**Tasks**
A: Update the doc2vec notebook excerpt by writing it out between "Following is an" and "for each document.", inclusive, with "awesome" changed to "interesting".
B: Pick up the doc2vec notebook excerpt after its last sentence and keep writing it.

**Excerpt provided**
------------------------------------------------

Following is an example of how to use `model.infer_vector` function, which will return a single vector for the entire sequence.

In [None]:
vector = model.infer_vector(["physics", "is", "awesome"])
print (vector)

In [None]:
import numpy as np
def corpus2staticmat (corpus:list, training=False) -> np.array:
  """ The function will take a corpus i.e. a collection of documents
      and get the embedding for each document.

  :params:
  corpus (list): The corpus is in the form of a list. Every item
                 in the list is a document. If the training flag is set,
                 then a document contains two properties: words and tags;
                 if the flag is not set, then the document is simply
                 a list of words.

  training (bool): A boolean flag that indicates whether the data
                   is training or non-traiing data

  :returns:
  embeddings (np.array): The embeddings for each document are
                         rows in a matrix.
  """

  embeddings = None
  # Write your code below

  return embeddings

In [None]:
X_static_train = corpus2staticmat (train_corpus_titles, training=False)
X_static_val = corpus2staticmat (val_corpus_titles, training=False)
X_static_test = corpus2staticmat (test_corpus_titles, training=False)

**Your turn!**

Q2. Find the best classifier using the embeddings features. Once again, you'll find the best hyperparameter (based on accuracy) for vector size. [0.5 points]

The vector size is a parameter for the following function `gensim.models.doc2vec.Doc2Vec`.

------------------------------------------------

**Data under study**
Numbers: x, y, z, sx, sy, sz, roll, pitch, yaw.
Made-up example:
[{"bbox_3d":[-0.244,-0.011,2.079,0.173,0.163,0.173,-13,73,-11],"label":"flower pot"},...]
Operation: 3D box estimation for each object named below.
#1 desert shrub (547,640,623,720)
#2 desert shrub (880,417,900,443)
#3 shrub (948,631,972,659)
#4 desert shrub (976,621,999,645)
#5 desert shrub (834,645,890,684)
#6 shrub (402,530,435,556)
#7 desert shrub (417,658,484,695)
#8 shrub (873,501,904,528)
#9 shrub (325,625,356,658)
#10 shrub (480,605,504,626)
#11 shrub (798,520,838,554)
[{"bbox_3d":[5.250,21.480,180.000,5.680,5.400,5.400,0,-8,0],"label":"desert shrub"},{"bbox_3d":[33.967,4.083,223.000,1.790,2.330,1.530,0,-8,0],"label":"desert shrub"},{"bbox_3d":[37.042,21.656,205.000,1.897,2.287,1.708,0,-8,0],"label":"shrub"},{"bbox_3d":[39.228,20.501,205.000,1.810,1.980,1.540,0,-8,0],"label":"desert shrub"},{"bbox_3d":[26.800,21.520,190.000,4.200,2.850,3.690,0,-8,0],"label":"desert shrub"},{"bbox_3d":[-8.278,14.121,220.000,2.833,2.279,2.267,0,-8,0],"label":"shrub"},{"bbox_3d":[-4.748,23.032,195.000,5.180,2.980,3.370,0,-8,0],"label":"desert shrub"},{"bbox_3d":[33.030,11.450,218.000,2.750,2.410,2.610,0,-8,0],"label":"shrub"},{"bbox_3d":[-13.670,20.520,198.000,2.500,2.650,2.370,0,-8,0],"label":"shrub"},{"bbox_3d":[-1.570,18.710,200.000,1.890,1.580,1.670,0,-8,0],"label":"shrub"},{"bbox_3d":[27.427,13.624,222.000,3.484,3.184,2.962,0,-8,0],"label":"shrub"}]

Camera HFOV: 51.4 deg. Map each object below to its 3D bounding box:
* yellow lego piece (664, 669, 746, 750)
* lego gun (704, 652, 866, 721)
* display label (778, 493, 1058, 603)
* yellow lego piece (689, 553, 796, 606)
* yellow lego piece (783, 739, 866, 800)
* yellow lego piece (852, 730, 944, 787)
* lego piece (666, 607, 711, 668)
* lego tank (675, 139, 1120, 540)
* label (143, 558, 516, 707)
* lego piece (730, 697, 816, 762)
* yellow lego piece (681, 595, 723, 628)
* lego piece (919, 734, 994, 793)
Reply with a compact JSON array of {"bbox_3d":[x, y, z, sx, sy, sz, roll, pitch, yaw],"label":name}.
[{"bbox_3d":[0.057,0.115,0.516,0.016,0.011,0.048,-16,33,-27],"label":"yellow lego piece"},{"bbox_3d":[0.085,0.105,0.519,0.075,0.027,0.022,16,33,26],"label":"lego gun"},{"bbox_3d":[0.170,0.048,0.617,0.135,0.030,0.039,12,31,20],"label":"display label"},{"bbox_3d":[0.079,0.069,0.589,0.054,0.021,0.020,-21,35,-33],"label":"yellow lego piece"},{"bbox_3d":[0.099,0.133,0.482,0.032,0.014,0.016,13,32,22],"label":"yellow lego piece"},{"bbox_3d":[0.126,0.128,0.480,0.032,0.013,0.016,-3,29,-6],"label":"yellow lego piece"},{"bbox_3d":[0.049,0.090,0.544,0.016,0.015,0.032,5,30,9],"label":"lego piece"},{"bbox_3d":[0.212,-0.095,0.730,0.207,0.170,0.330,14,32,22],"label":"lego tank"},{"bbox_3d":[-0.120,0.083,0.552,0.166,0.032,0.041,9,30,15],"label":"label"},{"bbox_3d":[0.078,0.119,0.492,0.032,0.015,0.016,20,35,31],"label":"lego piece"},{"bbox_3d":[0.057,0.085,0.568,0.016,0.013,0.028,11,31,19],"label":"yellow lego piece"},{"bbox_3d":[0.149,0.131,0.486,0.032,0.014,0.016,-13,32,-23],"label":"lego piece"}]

------------------------------------------------

**Answer section**
A:
Following is an example of how to use `model.infer_vector` function, which will return a single vector for the entire sequence.

In [None]:
vector = model.infer_vector(["physics", "is", "interesting"])
print (vector)

In [None]:
import numpy as np
def corpus2staticmat (corpus:list, training=False) -> np.array:
  """ The function will take a corpus i.e. a collection of documents
      and get the embedding for each document.

B:
- vector_size: Try values from the following set {25, 50, 100, 200}

In [None]:
# Now, let's fit the model
classifier.fit (X_static_train, y_train)

# Use the trained classifier to do predictions
y_static_val = classifier.predict (X_static_val)

# Get the accuracy of the classifier
print (f"Accuracy in %: {100*accuracy_score (y_val, y_static_val):.2f}")

# Get the classification report
print ("Classification report")
print (classification_report (y_val, y_static_val))

**Sanity check**: I get 58% accuracy on the validation set using 100 dimensional features, which isn't bad considering I only trained the word2vec model for 15 epochs. There is also scope for improvement especially in categories that are rare.

In [None]:
# Your code below for tuning the vector size parameter



Q3. Compare the best classifier using just the bag-of-words feature and the classifier using doc2vec features. Which one is better in terms of accuracy? Briefly explain why? [1 point]

Your answer here:





## 3. Using contextual embeddings

Now we'll use the embeddings from a variation of BERT as features to the classifier.

The variation we'll use is called [SciBERT](https://arxiv.org/abs/1903.10676), which is the BERT model trained on scientific data such as research papers.

In [None]:
from transformers import *

tokenizer = AutoTokenizer.from_pretrained('allenai/scibert_scivocab_uncased')
model = AutoModel.from_pretrained('allenai/scibert_scivocab_uncased', output_hidden_states=True)

model.eval()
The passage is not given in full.